Images with keypoint coordinates
>>>>

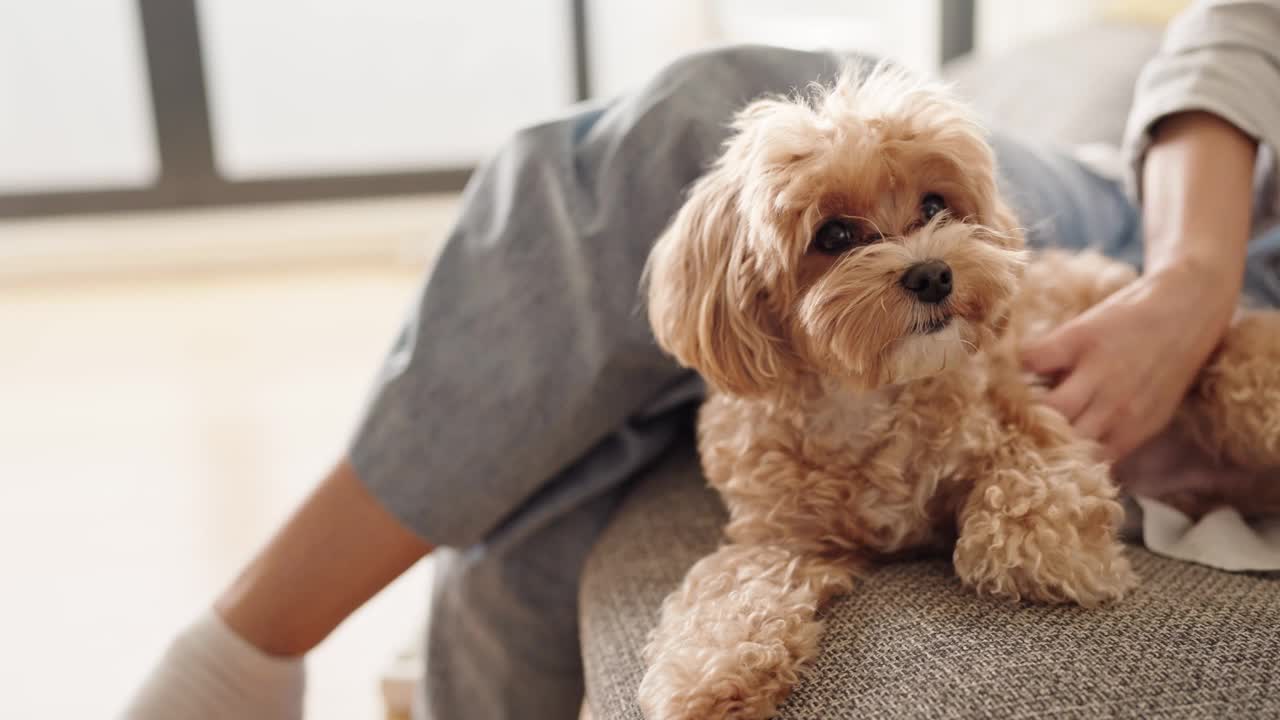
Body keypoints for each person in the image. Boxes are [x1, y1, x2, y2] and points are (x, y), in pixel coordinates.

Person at [122, 1, 1280, 718]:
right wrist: (1189, 276)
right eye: (843, 235)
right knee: (709, 116)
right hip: (1177, 200)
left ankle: (251, 661)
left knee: (578, 422)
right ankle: (259, 644)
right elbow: (1231, 32)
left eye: (925, 210)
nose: (908, 251)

<<<<

The entries above are to be repeated in full, except for their pictures.

Body keypoints for each person in the image. Boxes are [x1, y1, x2, y2] and points are (x, y), in pixel coordinates.

Person at [122, 1, 1280, 718]:
right wrist: (1189, 276)
right eye: (843, 235)
right knee: (709, 116)
right hip: (1177, 200)
left ankle: (251, 661)
left knee: (578, 422)
right ankle: (259, 644)
right elbow: (1231, 32)
left eye: (925, 210)
nose: (908, 251)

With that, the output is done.